Following years of denial, Prigozhin final stepped out of the shadows only in September, following the release of that video on social media showing him personally recruiting Russian prisoners to fight in Ukraine. He revealed for the first time that he owned Wagner Group, which in early November opened its official headquarters in St Petersburg. He also publically bragged about the influence of his IRA ‘troll factory’ which had interfered in the US midterm elections. The IRA had been implicated in a conspiracy to interfere in the 2016 US presidential elections, which brought Donald Trump to power. As a result, last year the FBI put Prigozhin on its most-wanted list.

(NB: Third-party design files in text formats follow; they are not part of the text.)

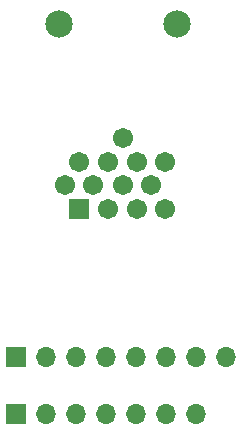
<source format=gbr>
%TF.GenerationSoftware,KiCad,Pcbnew,8.0.6*%
%TF.CreationDate,2025-02-06T00:10:06+01:00*%
%TF.ProjectId,breakout,62726561-6b6f-4757-942e-6b696361645f,rev?*%
%TF.SameCoordinates,Original*%
%TF.FileFunction,Soldermask,Bot*%
%TF.FilePolarity,Negative*%
%FSLAX46Y46*%
G04 Gerber Fmt 4.6, Leading zero omitted, Abs format (unit mm)*
G04 Created by KiCad (PCBNEW 8.0.6) date 2025-02-06 00:10:06*
%MOMM*%
%LPD*%
G01*
G04 APERTURE LIST*
G04 Aperture macros list*
%AMRoundRect*
0 Rectangle with rounded corners*
0 $1 Rounding radius*
0 $2 $3 $4 $5 $6 $7 $8 $9 X,Y pos of 4 corners*
0 Add a 4 corners polygon primitive as box body*
4,1,4,$2,$3,$4,$5,$6,$7,$8,$9,$2,$3,0*
0 Add four circle primitives for the rounded corners*
1,1,$1+$1,$2,$3*
1,1,$1+$1,$4,$5*
1,1,$1+$1,$6,$7*
1,1,$1+$1,$8,$9*
0 Add four rect primitives between the rounded corners*
20,1,$1+$1,$2,$3,$4,$5,0*
20,1,$1+$1,$4,$5,$6,$7,0*
20,1,$1+$1,$6,$7,$8,$9,0*
20,1,$1+$1,$8,$9,$2,$3,0*%
G04 Aperture macros list end*
%ADD10RoundRect,0.102000X0.754000X0.754000X-0.754000X0.754000X-0.754000X-0.754000X0.754000X-0.754000X0*%
%ADD11C,1.712000*%
%ADD12C,2.304000*%
%ADD13R,1.700000X1.700000*%
%ADD14O,1.700000X1.700000*%
G04 APERTURE END LIST*
D10*
%TO.C,J1*%
X91442000Y-102568000D03*
D11*
X93942000Y-102568000D03*
X96342000Y-102568000D03*
X98742000Y-102568000D03*
X90242000Y-100568000D03*
X92642000Y-100568000D03*
X95142000Y-100568000D03*
X97542000Y-100568000D03*
X91442000Y-98568000D03*
X93942000Y-98568000D03*
X96342000Y-98568000D03*
X98742000Y-98568000D03*
X95142000Y-96568000D03*
D12*
X99742000Y-86868000D03*
X89742000Y-86868000D03*
%TD*%
D13*
%TO.C,J3*%
X86106000Y-119888000D03*
D14*
X88646000Y-119888000D03*
X91186000Y-119888000D03*
X93726000Y-119888000D03*
X96266000Y-119888000D03*
X98806000Y-119888000D03*
X101346000Y-119888000D03*
%TD*%
D13*
%TO.C,J2*%
X86106000Y-115062000D03*
D14*
X88646000Y-115062000D03*
X91186000Y-115062000D03*
X93726000Y-115062000D03*
X96266000Y-115062000D03*
X98806000Y-115062000D03*
X101346000Y-115062000D03*
X103886000Y-115062000D03*
%TD*%
M02*

</source>
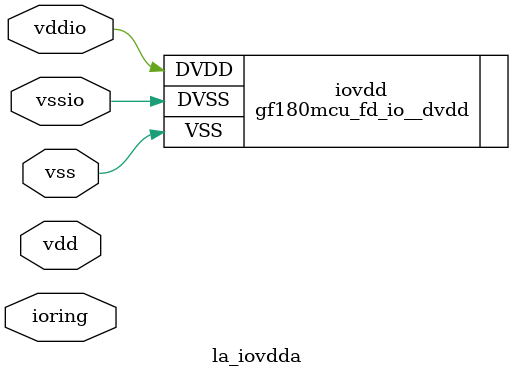
<source format=v>
/*****************************************************************************
 * Function: IO supply cell (vdda)
 * Copyright: Lambda Project Authors. All rights Reserved.
 * License:  MIT (see LICENSE file in Lambda repository)
 *
 * Docs:
 *
 *
 ****************************************************************************/
(* keep_hierarchy *)
module la_iovdda #(
    parameter PROP  = "DEFAULT",  // cell type
    parameter SIDE  = "NO",       // "NO", "SO", "EA", "WE"
    parameter RINGW = 8           // width of io ring
) (
    inout             vdd,    // core supply
    inout             vss,    // core ground
    inout             vddio,  // io supply
    inout             vssio,  // io ground
    inout [RINGW-1:0] ioring  // generic io-ring interface
);

  gf180mcu_fd_io__dvdd iovdd (
      .DVDD(vddio),
      .DVSS(vssio),
      .VSS (vss)
  );

endmodule

</source>
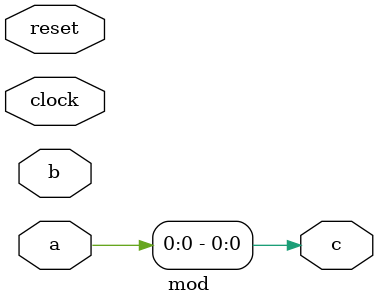
<source format=v>
module mod(clock,reset, a,b,c);
	input clock;
	input reset;
	input [9:0] a;
	input b;
	output c;
	assign c=a;
	endmodule

</source>
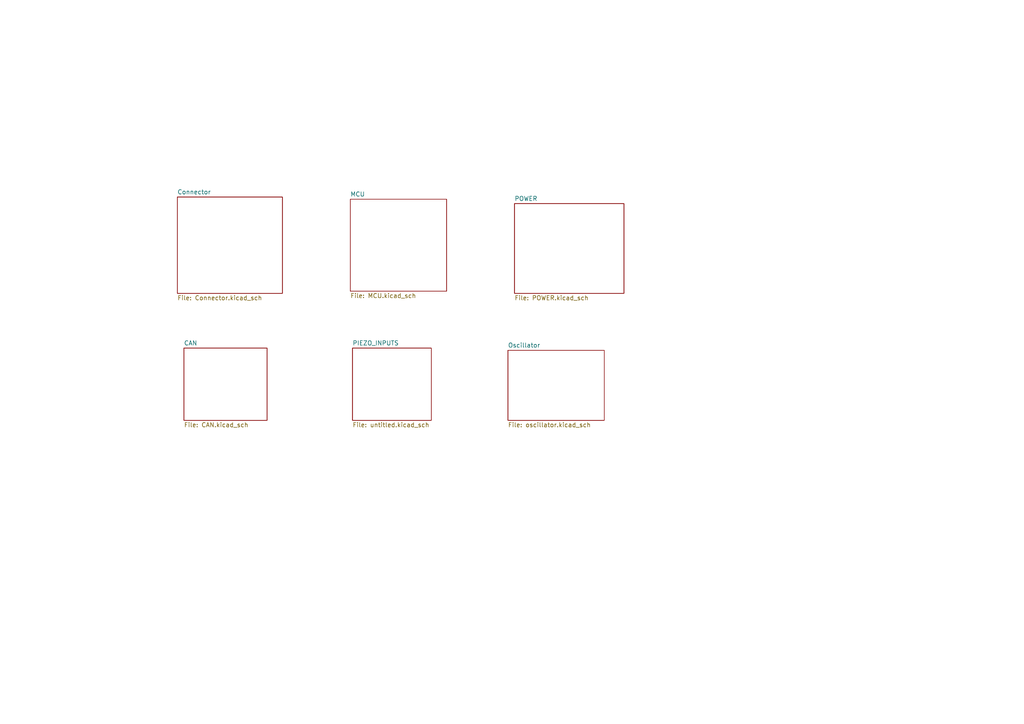
<source format=kicad_sch>
(kicad_sch
	(version 20231120)
	(generator "eeschema")
	(generator_version "8.0")
	(uuid "198a8b93-d4d2-4ece-a45e-b2e33298c67e")
	(paper "A4")
	(lib_symbols)
	(sheet
		(at 51.435 57.15)
		(size 30.48 27.94)
		(fields_autoplaced yes)
		(stroke
			(width 0.1524)
			(type solid)
		)
		(fill
			(color 0 0 0 0.0000)
		)
		(uuid "0c41c39c-5fa9-4f81-82a2-944d35a16623")
		(property "Sheetname" "Connector"
			(at 51.435 56.4384 0)
			(effects
				(font
					(size 1.27 1.27)
				)
				(justify left bottom)
			)
		)
		(property "Sheetfile" "Connector.kicad_sch"
			(at 51.435 85.6746 0)
			(effects
				(font
					(size 1.27 1.27)
				)
				(justify left top)
			)
		)
		(instances
			(project "TWINGO"
				(path "/198a8b93-d4d2-4ece-a45e-b2e33298c67e"
					(page "2")
				)
			)
		)
	)
	(sheet
		(at 101.6 57.785)
		(size 27.94 26.67)
		(fields_autoplaced yes)
		(stroke
			(width 0.1524)
			(type solid)
		)
		(fill
			(color 0 0 0 0.0000)
		)
		(uuid "37571e0b-f761-4a65-9c05-1eb79206c7fb")
		(property "Sheetname" "MCU"
			(at 101.6 57.0734 0)
			(effects
				(font
					(size 1.27 1.27)
				)
				(justify left bottom)
			)
		)
		(property "Sheetfile" "MCU.kicad_sch"
			(at 101.6 85.0396 0)
			(effects
				(font
					(size 1.27 1.27)
				)
				(justify left top)
			)
		)
		(instances
			(project "TWINGO"
				(path "/198a8b93-d4d2-4ece-a45e-b2e33298c67e"
					(page "3")
				)
			)
		)
	)
	(sheet
		(at 53.34 100.965)
		(size 24.13 20.955)
		(fields_autoplaced yes)
		(stroke
			(width 0.1524)
			(type solid)
		)
		(fill
			(color 0 0 0 0.0000)
		)
		(uuid "72e3cd6b-4308-480c-bda0-28d3416f0597")
		(property "Sheetname" "CAN"
			(at 53.34 100.2534 0)
			(effects
				(font
					(size 1.27 1.27)
				)
				(justify left bottom)
			)
		)
		(property "Sheetfile" "CAN.kicad_sch"
			(at 53.34 122.5046 0)
			(effects
				(font
					(size 1.27 1.27)
				)
				(justify left top)
			)
		)
		(instances
			(project "TWINGO"
				(path "/198a8b93-d4d2-4ece-a45e-b2e33298c67e"
					(page "5")
				)
			)
		)
	)
	(sheet
		(at 149.225 59.055)
		(size 31.75 26.035)
		(fields_autoplaced yes)
		(stroke
			(width 0.1524)
			(type solid)
		)
		(fill
			(color 0 0 0 0.0000)
		)
		(uuid "77654dcf-3e10-4064-ad4b-ca400858d965")
		(property "Sheetname" "POWER"
			(at 149.225 58.3434 0)
			(effects
				(font
					(size 1.27 1.27)
				)
				(justify left bottom)
			)
		)
		(property "Sheetfile" "POWER.kicad_sch"
			(at 149.225 85.6746 0)
			(effects
				(font
					(size 1.27 1.27)
				)
				(justify left top)
			)
		)
		(instances
			(project "TWINGO"
				(path "/198a8b93-d4d2-4ece-a45e-b2e33298c67e"
					(page "4")
				)
			)
		)
	)
	(sheet
		(at 147.32 101.6)
		(size 27.94 20.32)
		(fields_autoplaced yes)
		(stroke
			(width 0.1524)
			(type solid)
		)
		(fill
			(color 0 0 0 0.0000)
		)
		(uuid "9e64408f-ed0a-48f2-88cb-889a96f359e9")
		(property "Sheetname" "Oscillator"
			(at 147.32 100.8884 0)
			(effects
				(font
					(size 1.27 1.27)
				)
				(justify left bottom)
			)
		)
		(property "Sheetfile" "oscillator.kicad_sch"
			(at 147.32 122.5046 0)
			(effects
				(font
					(size 1.27 1.27)
				)
				(justify left top)
			)
		)
		(instances
			(project "TWINGO"
				(path "/198a8b93-d4d2-4ece-a45e-b2e33298c67e"
					(page "7")
				)
			)
		)
	)
	(sheet
		(at 102.235 100.965)
		(size 22.86 20.955)
		(fields_autoplaced yes)
		(stroke
			(width 0.1524)
			(type solid)
		)
		(fill
			(color 0 0 0 0.0000)
		)
		(uuid "f935783f-8ac8-4d3c-b2cd-f5e165d9de10")
		(property "Sheetname" "PIEZO_INPUTS"
			(at 102.235 100.2534 0)
			(effects
				(font
					(size 1.27 1.27)
				)
				(justify left bottom)
			)
		)
		(property "Sheetfile" "untitled.kicad_sch"
			(at 102.235 122.5046 0)
			(effects
				(font
					(size 1.27 1.27)
				)
				(justify left top)
			)
		)
		(instances
			(project "TWINGO"
				(path "/198a8b93-d4d2-4ece-a45e-b2e33298c67e"
					(page "6")
				)
			)
		)
	)
	(sheet_instances
		(path "/"
			(page "1")
		)
	)
)

</source>
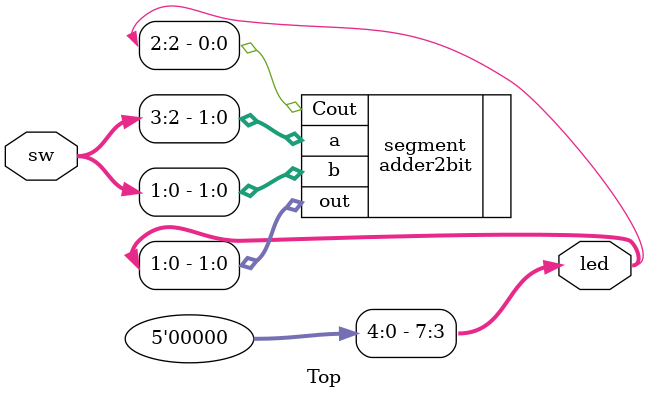
<source format=v>
module Top(
    input  [3:0]            sw,
    output [7:0]            led
);
assign led[7:3]=5'b0;
adder2bit segment(
    .a(sw[3:2]),
    .b(sw[1:0]),
    .out(led[1:0]),
    .Cout(led[2])
);
endmodule
</source>
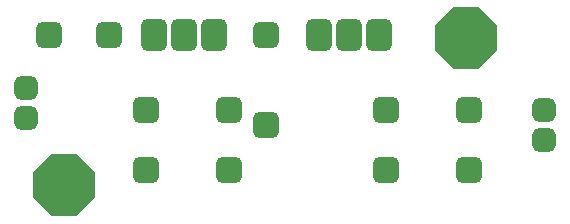
<source format=gbs>
G04 Layer_Color=16711935*
%FSLAX25Y25*%
%MOIN*%
G70*
G01*
G75*
G04:AMPARAMS|DCode=17|XSize=88mil|YSize=108mil|CornerRadius=24mil|HoleSize=0mil|Usage=FLASHONLY|Rotation=0.000|XOffset=0mil|YOffset=0mil|HoleType=Round|Shape=RoundedRectangle|*
%AMROUNDEDRECTD17*
21,1,0.08800,0.06000,0,0,0.0*
21,1,0.04000,0.10800,0,0,0.0*
1,1,0.04800,0.02000,-0.03000*
1,1,0.04800,-0.02000,-0.03000*
1,1,0.04800,-0.02000,0.03000*
1,1,0.04800,0.02000,0.03000*
%
%ADD17ROUNDEDRECTD17*%
G04:AMPARAMS|DCode=18|XSize=88mil|YSize=88mil|CornerRadius=24mil|HoleSize=0mil|Usage=FLASHONLY|Rotation=270.000|XOffset=0mil|YOffset=0mil|HoleType=Round|Shape=RoundedRectangle|*
%AMROUNDEDRECTD18*
21,1,0.08800,0.04000,0,0,270.0*
21,1,0.04000,0.08800,0,0,270.0*
1,1,0.04800,-0.02000,-0.02000*
1,1,0.04800,-0.02000,0.02000*
1,1,0.04800,0.02000,0.02000*
1,1,0.04800,0.02000,-0.02000*
%
%ADD18ROUNDEDRECTD18*%
G04:AMPARAMS|DCode=19|XSize=78mil|YSize=78mil|CornerRadius=21.5mil|HoleSize=0mil|Usage=FLASHONLY|Rotation=90.000|XOffset=0mil|YOffset=0mil|HoleType=Round|Shape=RoundedRectangle|*
%AMROUNDEDRECTD19*
21,1,0.07800,0.03500,0,0,90.0*
21,1,0.03500,0.07800,0,0,90.0*
1,1,0.04300,0.01750,0.01750*
1,1,0.04300,0.01750,-0.01750*
1,1,0.04300,-0.01750,-0.01750*
1,1,0.04300,-0.01750,0.01750*
%
%ADD19ROUNDEDRECTD19*%
G04:AMPARAMS|DCode=20|XSize=88mil|YSize=88mil|CornerRadius=24mil|HoleSize=0mil|Usage=FLASHONLY|Rotation=180.000|XOffset=0mil|YOffset=0mil|HoleType=Round|Shape=RoundedRectangle|*
%AMROUNDEDRECTD20*
21,1,0.08800,0.04000,0,0,180.0*
21,1,0.04000,0.08800,0,0,180.0*
1,1,0.04800,-0.02000,0.02000*
1,1,0.04800,0.02000,0.02000*
1,1,0.04800,0.02000,-0.02000*
1,1,0.04800,-0.02000,-0.02000*
%
%ADD20ROUNDEDRECTD20*%
%ADD21P,0.22173X8X22.5*%
D17*
X132500Y60000D02*
D03*
X122500D02*
D03*
X112500D02*
D03*
X77500D02*
D03*
X67500D02*
D03*
X57500D02*
D03*
D18*
X135000Y15000D02*
D03*
Y35000D02*
D03*
X162500D02*
D03*
Y15000D02*
D03*
X55000Y35000D02*
D03*
Y15000D02*
D03*
X82500D02*
D03*
Y35000D02*
D03*
X95000Y60000D02*
D03*
Y30000D02*
D03*
D19*
X187500Y25000D02*
D03*
Y35000D02*
D03*
X15000Y42500D02*
D03*
Y32500D02*
D03*
D20*
X22500Y60000D02*
D03*
X42500D02*
D03*
D21*
X27500Y10000D02*
D03*
X161500Y59000D02*
D03*
M02*

</source>
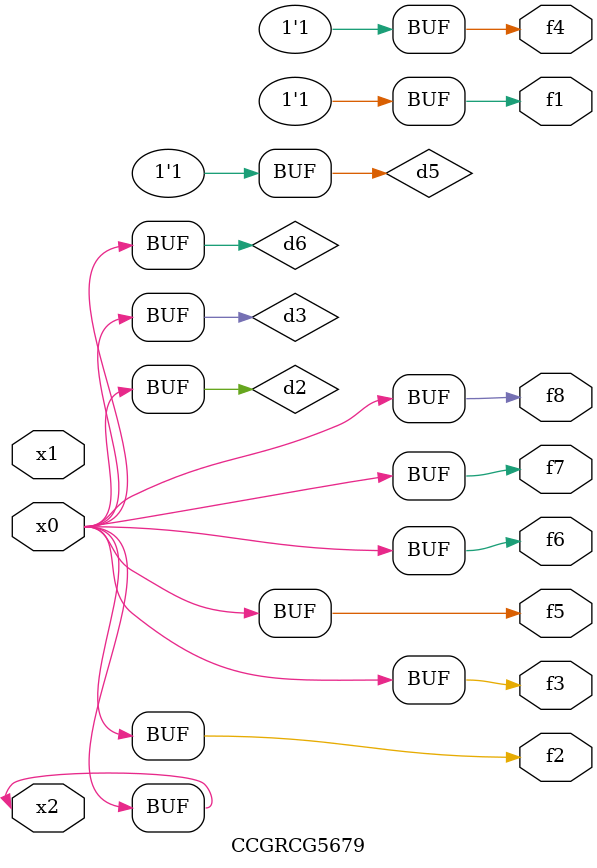
<source format=v>
module CCGRCG5679(
	input x0, x1, x2,
	output f1, f2, f3, f4, f5, f6, f7, f8
);

	wire d1, d2, d3, d4, d5, d6;

	xnor (d1, x2);
	buf (d2, x0, x2);
	and (d3, x0);
	xnor (d4, x1, x2);
	nand (d5, d1, d3);
	buf (d6, d2, d3);
	assign f1 = d5;
	assign f2 = d6;
	assign f3 = d6;
	assign f4 = d5;
	assign f5 = d6;
	assign f6 = d6;
	assign f7 = d6;
	assign f8 = d6;
endmodule

</source>
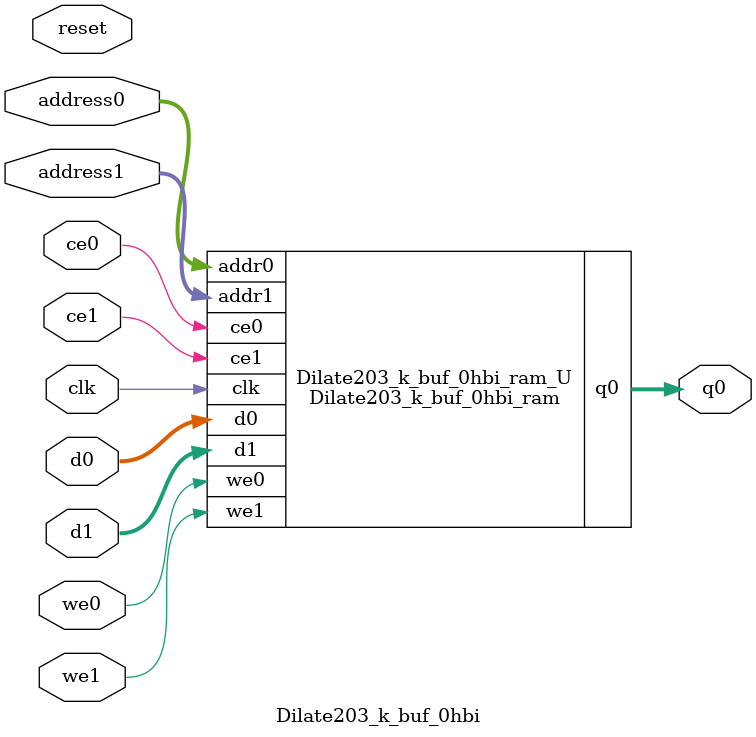
<source format=v>
`timescale 1 ns / 1 ps
module Dilate203_k_buf_0hbi_ram (addr0, ce0, d0, we0, q0, addr1, ce1, d1, we1,  clk);

parameter DWIDTH = 8;
parameter AWIDTH = 11;
parameter MEM_SIZE = 1280;

input[AWIDTH-1:0] addr0;
input ce0;
input[DWIDTH-1:0] d0;
input we0;
output reg[DWIDTH-1:0] q0;
input[AWIDTH-1:0] addr1;
input ce1;
input[DWIDTH-1:0] d1;
input we1;
input clk;

(* ram_style = "block" *)reg [DWIDTH-1:0] ram[0:MEM_SIZE-1];




always @(posedge clk)  
begin 
    if (ce0) begin
        if (we0) 
            ram[addr0] <= d0; 
        q0 <= ram[addr0];
    end
end


always @(posedge clk)  
begin 
    if (ce1) begin
        if (we1) 
            ram[addr1] <= d1; 
    end
end


endmodule

`timescale 1 ns / 1 ps
module Dilate203_k_buf_0hbi(
    reset,
    clk,
    address0,
    ce0,
    we0,
    d0,
    q0,
    address1,
    ce1,
    we1,
    d1);

parameter DataWidth = 32'd8;
parameter AddressRange = 32'd1280;
parameter AddressWidth = 32'd11;
input reset;
input clk;
input[AddressWidth - 1:0] address0;
input ce0;
input we0;
input[DataWidth - 1:0] d0;
output[DataWidth - 1:0] q0;
input[AddressWidth - 1:0] address1;
input ce1;
input we1;
input[DataWidth - 1:0] d1;



Dilate203_k_buf_0hbi_ram Dilate203_k_buf_0hbi_ram_U(
    .clk( clk ),
    .addr0( address0 ),
    .ce0( ce0 ),
    .we0( we0 ),
    .d0( d0 ),
    .q0( q0 ),
    .addr1( address1 ),
    .ce1( ce1 ),
    .we1( we1 ),
    .d1( d1 ));

endmodule


</source>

Whether Prigozhin can turn his rising star into a political career is an open question. His criticism of the way the war on Ukraine is being waged has struck a chord in Russian nationalist and military-security circles, and there is little doubt that he expects to be rewarded. He is establishing himself as a political force, using the popular status of Wagner and the IRA to critique his opponents within elite circles and institutionalise his authority. Like most aspiring politicians he plays down any ambition. “I do not strive for popularity”, he was quoted as saying recently. “My task is to fulfil my duty to the motherland, and today I do not plan to found any political parties, let alone go into politics.” A sure sign he intends to.
The final word can be given to Andrei Kolesnikov, an expert on Russian politics and senior fellow at the Washington-based Carnegie Endowment for International Peace: “In terms of his influence, at least in the public space, Prigozhin is beginning to resemble Rasputin at the court of Nicholas II. Naturally, many are now thinking about whether this person is, say, the next presidential candidate or the figure who can enter the highest spheres of politics.”
Unless Prigozhin suffers the fate of Rasputin, which would please many of his enemies, the rise and rise of Putin’s Chef looks unstoppable.
John Dobson is a former British diplomat, who also worked in UK Prime Minister John Major’s office between 1995 and 1998. He is currently Visiting Fellow at the University of Plymouth.